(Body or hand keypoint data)
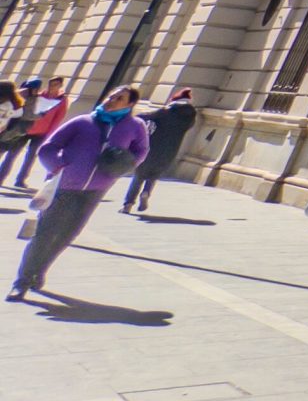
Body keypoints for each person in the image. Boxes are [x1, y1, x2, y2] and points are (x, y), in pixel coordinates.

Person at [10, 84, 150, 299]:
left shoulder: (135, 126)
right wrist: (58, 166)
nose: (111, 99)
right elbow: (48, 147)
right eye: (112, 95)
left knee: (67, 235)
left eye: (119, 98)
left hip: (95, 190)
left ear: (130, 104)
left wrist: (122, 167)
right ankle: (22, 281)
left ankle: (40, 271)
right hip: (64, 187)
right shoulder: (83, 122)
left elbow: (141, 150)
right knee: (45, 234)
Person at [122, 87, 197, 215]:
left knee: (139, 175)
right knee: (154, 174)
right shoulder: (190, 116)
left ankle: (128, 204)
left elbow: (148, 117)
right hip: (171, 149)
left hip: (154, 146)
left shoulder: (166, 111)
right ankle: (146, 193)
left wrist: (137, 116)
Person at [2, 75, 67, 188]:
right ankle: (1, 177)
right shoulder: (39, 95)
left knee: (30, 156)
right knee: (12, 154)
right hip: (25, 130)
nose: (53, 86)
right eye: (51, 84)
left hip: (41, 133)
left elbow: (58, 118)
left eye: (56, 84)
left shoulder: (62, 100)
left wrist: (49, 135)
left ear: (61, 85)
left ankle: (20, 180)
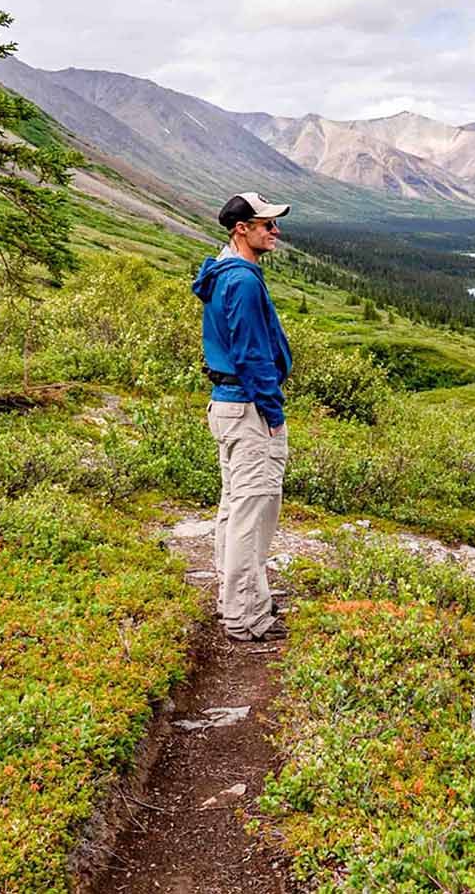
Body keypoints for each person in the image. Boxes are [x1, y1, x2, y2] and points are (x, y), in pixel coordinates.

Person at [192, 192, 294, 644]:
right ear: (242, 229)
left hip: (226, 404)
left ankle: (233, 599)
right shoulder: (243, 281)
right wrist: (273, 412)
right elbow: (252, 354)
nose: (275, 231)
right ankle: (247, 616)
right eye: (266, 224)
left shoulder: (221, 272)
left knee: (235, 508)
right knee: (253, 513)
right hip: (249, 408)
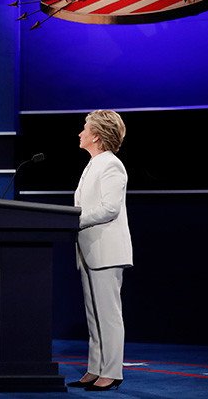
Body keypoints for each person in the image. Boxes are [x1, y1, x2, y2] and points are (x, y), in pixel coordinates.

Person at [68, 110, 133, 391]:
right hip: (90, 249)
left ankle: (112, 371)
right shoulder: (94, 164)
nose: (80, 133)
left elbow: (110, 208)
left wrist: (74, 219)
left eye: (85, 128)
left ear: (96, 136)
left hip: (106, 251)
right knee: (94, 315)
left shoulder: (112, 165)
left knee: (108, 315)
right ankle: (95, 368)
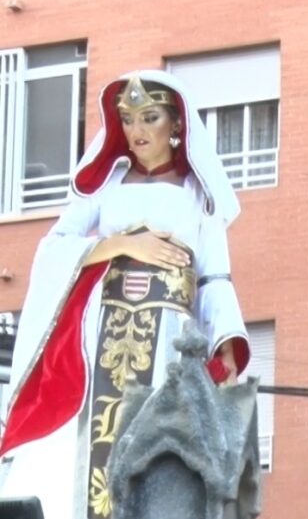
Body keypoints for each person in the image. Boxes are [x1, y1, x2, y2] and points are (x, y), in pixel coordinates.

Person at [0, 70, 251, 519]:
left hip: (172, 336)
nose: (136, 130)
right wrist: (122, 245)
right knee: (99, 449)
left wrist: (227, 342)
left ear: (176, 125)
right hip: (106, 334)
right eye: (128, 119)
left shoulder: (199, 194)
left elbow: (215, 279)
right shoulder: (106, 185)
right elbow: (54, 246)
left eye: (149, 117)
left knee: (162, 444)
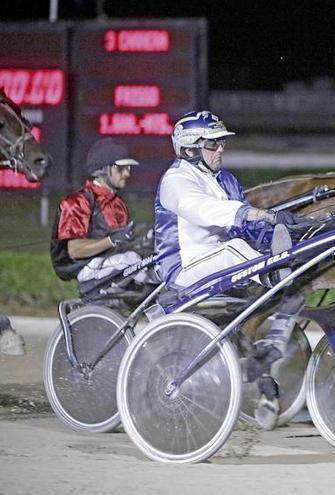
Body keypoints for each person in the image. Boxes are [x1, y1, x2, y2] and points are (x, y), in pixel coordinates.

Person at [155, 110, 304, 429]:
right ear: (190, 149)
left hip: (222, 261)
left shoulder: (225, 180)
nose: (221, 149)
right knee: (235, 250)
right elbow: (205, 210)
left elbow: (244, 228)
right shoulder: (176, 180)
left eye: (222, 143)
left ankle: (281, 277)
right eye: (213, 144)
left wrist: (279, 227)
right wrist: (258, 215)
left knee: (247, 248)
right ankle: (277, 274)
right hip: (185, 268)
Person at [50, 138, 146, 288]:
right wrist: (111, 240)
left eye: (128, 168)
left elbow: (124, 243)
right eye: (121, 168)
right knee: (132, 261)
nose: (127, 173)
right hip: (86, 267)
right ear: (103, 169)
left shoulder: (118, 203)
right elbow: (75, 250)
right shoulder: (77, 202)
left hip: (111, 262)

## What needs to be done
Above are the records; copy every line in them that holds the word "ankle".

## Answer space
right ankle: (22, 281)
left ankle: (40, 271)
left ankle: (128, 204)
right ankle: (146, 193)
right ankle: (1, 177)
left ankle: (20, 180)
left ankle: (233, 599)
right ankle: (247, 616)
left ankle: (112, 371)
right ankle: (95, 368)
left ankle: (281, 277)
right ankle: (277, 274)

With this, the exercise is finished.